The Occupational Safety and Health Administration has handed down fines for last spring's massive fertilizer plant explosion in West, Texas—but OSHA itself can't publicize that, thanks to the government shutdown. The fines to the West Fertilizer Co. total $118,300 for 24 violations, according to a somewhat surprising messenger:
OSHA’s fines and violations were announced Thursday morning by Sen. Barbara Boxer, who chairs the Senate’s environment and public works committee.

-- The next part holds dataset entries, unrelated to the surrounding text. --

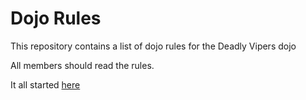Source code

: Dojo Rules
==========

This repository contains a list of dojo rules for the Deadly Vipers dojo

All members should read the rules.

It all started [here](https://github.com/deadlyvipers)
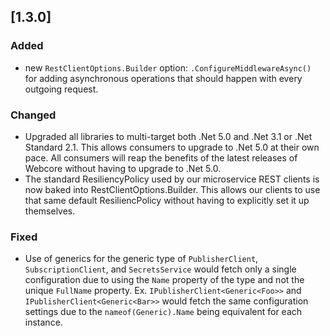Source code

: ## [1.3.0]
### Added
- new `RestClientOptions.Builder` option: `.ConfigureMiddlewareAsync()`<br/>
  for adding asynchronous operations that should happen with every outgoing request.

### Changed
- Upgraded all libraries to multi-target both .Net 5.0 and .Net 3.1 or .Net Standard 2.1.
  This allows consumers to upgrade to .Net 5.0 at their own pace.
  All consumers will reap the benefits of the latest releases of Webcore without having to upgrade to .Net 5.0.
- The standard ResiliencyPolicy used by our microservice REST clients is now baked into RestClientOptions.Builder.
  This allows our clients to use that same default ResiliencPolicy without having to explicitly set it up themselves.

### Fixed
- Use of generics for the generic type of `PublisherClient`, `SubscriptionClient`, and `SecretsService` would fetch only a single configuration due to using the `Name` property of the type and not the unique `FullName` property.
Ex. `IPublisherClient<Generic<Foo>>` and `IPublisherClient<Generic<Bar>>` would fetch the same configuration settings due to the `nameof(Generic).Name` being equivalent for each instance.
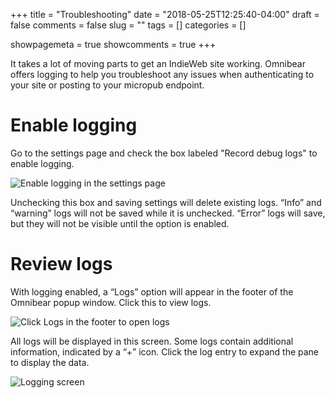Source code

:+++
title = "Troubleshooting"
date = "2018-05-25T12:25:40-04:00"
draft = false
comments = false
slug = ""
tags = []
categories = []

showpagemeta = true
showcomments = true
+++

It takes a lot of moving parts to get an IndieWeb site working. Omnibear offers logging to help you troubleshoot any issues when authenticating to your site or posting to your micropub endpoint.

# Enable logging

Go to the settings page and check the box labeled "Record debug logs" to enable logging.

![Enable logging in the settings page](/images/logging-option.png)

Unchecking this box and saving settings will delete existing logs. “Info” and “warning” logs will not be saved while it is unchecked. “Error” logs will save, but they will not be visible until the option is enabled.

# Review logs

With logging enabled, a “Logs” option will appear in the footer of the Omnibear popup window. Click this to view logs.

![Click Logs in the footer to open logs](/images/logging-footer.png)

All logs will be displayed in this screen. Some logs contain additional information, indicated by a “+” icon. Click the log entry to expand the pane to display the data.

![Logging screen](/images/logging-example.png)
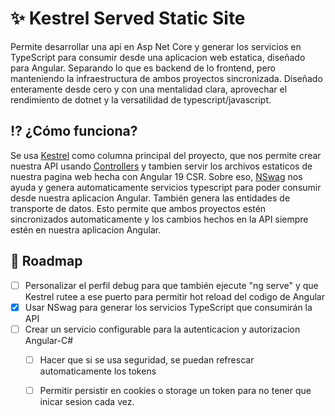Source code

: # ✨ Kestrel Served Static Site
Permite desarrollar una api en Asp Net Core y generar los servicios en TypeScript para consumir desde una aplicacion web estatica, diseñado para Angular.
Separando lo que es backend de lo frontend, pero manteniendo la infraestructura de ambos proyectos sincronizada.
Diseñado enteramente desde cero y con una mentalidad clara, aprovechar el rendimiento de dotnet y la versatilidad de typescript/javascript.

## ⁉️ ¿Cómo funciona?
Se usa [Kestrel](https://learn.microsoft.com/es-es/aspnet/core/fundamentals/servers/kestrel?view=aspnetcore-8.0) como columna principal del proyecto, que nos permite crear nuestra API usando [Controllers](https://learn.microsoft.com/en-us/aspnet/core/web-api/?view=aspnetcore-8.0) y tambien servir los archivos estaticos de nuestra pagina web hecha con Angular 19 CSR.
Sobre eso, [NSwag](https://github.com/RicoSuter/NSwag) nos ayuda y genera automaticamente servicios typescript para poder consumir desde nuestra aplicacion Angular. También genera las entidades de transporte de datos.
Esto permite que ambos proyectos estén sincronizados automaticamente y los cambios hechos en la API siempre estén en nuestra aplicacion Angular.

## 🚀 Roadmap

-[ ] Personalizar el perfil debug para que también ejecute "ng serve" y que Kestrel rutee a ese puerto para permitir hot reload del codigo de Angular
-[x] Usar NSwag para generar los servicios TypeScript que consumirán la API
-[ ] Crear un servicio configurable para la autenticacion y autorizacion Angular-C#
  -[ ] Hacer que si se usa seguridad, se puedan refrescar automaticamente los tokens
  -[ ] Permitir persistir en cookies o storage un token para no tener que inicar sesion cada vez.
	
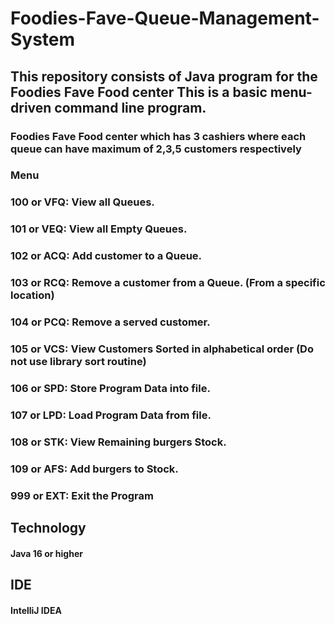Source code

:# Foodies-Fave-Queue-Management-System
## This repository consists of Java program for the Foodies Fave Food center  This is a basic menu-driven command line program.

### Foodies Fave Food center which has 3 cashiers where each queue can have maximum of 2,3,5 customers respectively
### Menu

### 100 or VFQ: View all Queues.
### 101 or VEQ: View all Empty Queues.
### 102 or ACQ: Add customer to a Queue.
### 103 or RCQ: Remove a customer from a Queue. (From a specific location)
### 104 or PCQ: Remove a served customer.
### 105 or VCS: View Customers Sorted in alphabetical order (Do not use library sort routine)
### 106 or SPD: Store Program Data into file.
### 107 or LPD: Load Program Data from file.
### 108 or STK: View Remaining burgers Stock.
### 109 or AFS: Add burgers to Stock.
### 999 or EXT: Exit the Program

## Technology

#### Java 16 or higher
## IDE
#### IntelliJ IDEA

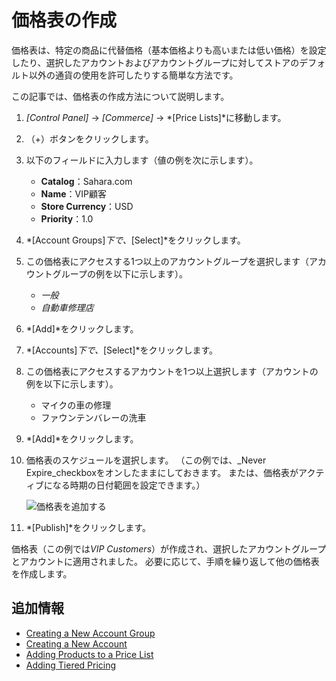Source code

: # 価格表の作成

価格表は、特定の商品に代替価格（基本価格よりも高いまたは低い価格）を設定したり、選択したアカウントおよびアカウントグループに対してストアのデフォルト以外の通貨の使用を許可したりする簡単な方法です。

この記事では、価格表の作成方法について説明します。

1.  *[Control Panel]* → *[Commerce]* → *[Price Lists]*に移動します。

2.  （+）ボタンをクリックします。

3.  以下のフィールドに入力します（値の例を次に示します）。

      - **Catalog**：Sahara.com
      - **Name**：VIP顧客
      - **Store Currency**：USD
      - **Priority**：1.0

4.  *[Account Groups]*下で、*[Select]*をクリックします。

5.  この価格表にアクセスする1つ以上のアカウントグループを選択します（アカウントグループの例を以下に示します）。

      - *一般*
      - *自動車修理店*

6.  *[Add]*をクリックします。

7.  *[Accounts]*下で、*[Select]*をクリックします。

8.  この価格表にアクセスするアカウントを1つ以上選択します（アカウントの例を以下に示します）。

      - マイクの車の修理
      - ファウンテンバレーの洗車

9.  *[Add]*をクリックします。

10. 価格表のスケジュールを選択します。 （この例では、\_Never Expire\_checkboxをオンしたままにしておきます。 または、価格表がアクティブになる時期の日付範囲を設定できます。）

    ![価格表を追加する](./creating-a-price-list/images/01.png)

11. *[Publish]*をクリックします。

価格表（この例では*VIP Customers*）が作成され、選択したアカウントグループとアカウントに適用されました。 必要に応じて、手順を繰り返して他の価格表を作成します。

## 追加情報

  - [Creating a New Account Group](../../account-management/creating-a-new-account-group.md)
  - [Creating a New Account](../../account-management/creating-a-new-account.md)
  - [Adding Products to a Price List](./adding-products-to-a-price-list.md)
  - [Adding Tiered Pricing](./adding-tiered-pricing.md)
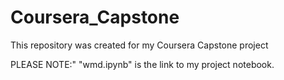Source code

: # Coursera_Capstone
This repository was created for my Coursera Capstone project

PLEASE NOTE:" "wmd.ipynb" is the link to my project notebook.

Boxer, a California Democrat, said OSHA couldn’t publicize the findings itself because of the federal government’s ongoing partial shutdown.
“So I’m stepping in here so as a result of my telling you these things, another explosion could be prevented,” Boxer said.
Boxer said OSHA found that West Fertilizer Co. failed to train and license its forklift operators, didn’t pressure test replacement hoses on chemical tanks, had inadequate relief valves, did not have an emergency response plan and also didn’t have required fire extinguishers.
The investigation is not done, though, and the shutdown will likely delay its completion. The shutdown also means that other workplaces are going without inspection, possibly developing the kinds of hazards that led to the explosion that flattened much of the town of West nearly three decades after the fertilizer plant's last OSHA inspection. It would take OSHA
137 years to inspect all Texas jobsites at current staffing levels.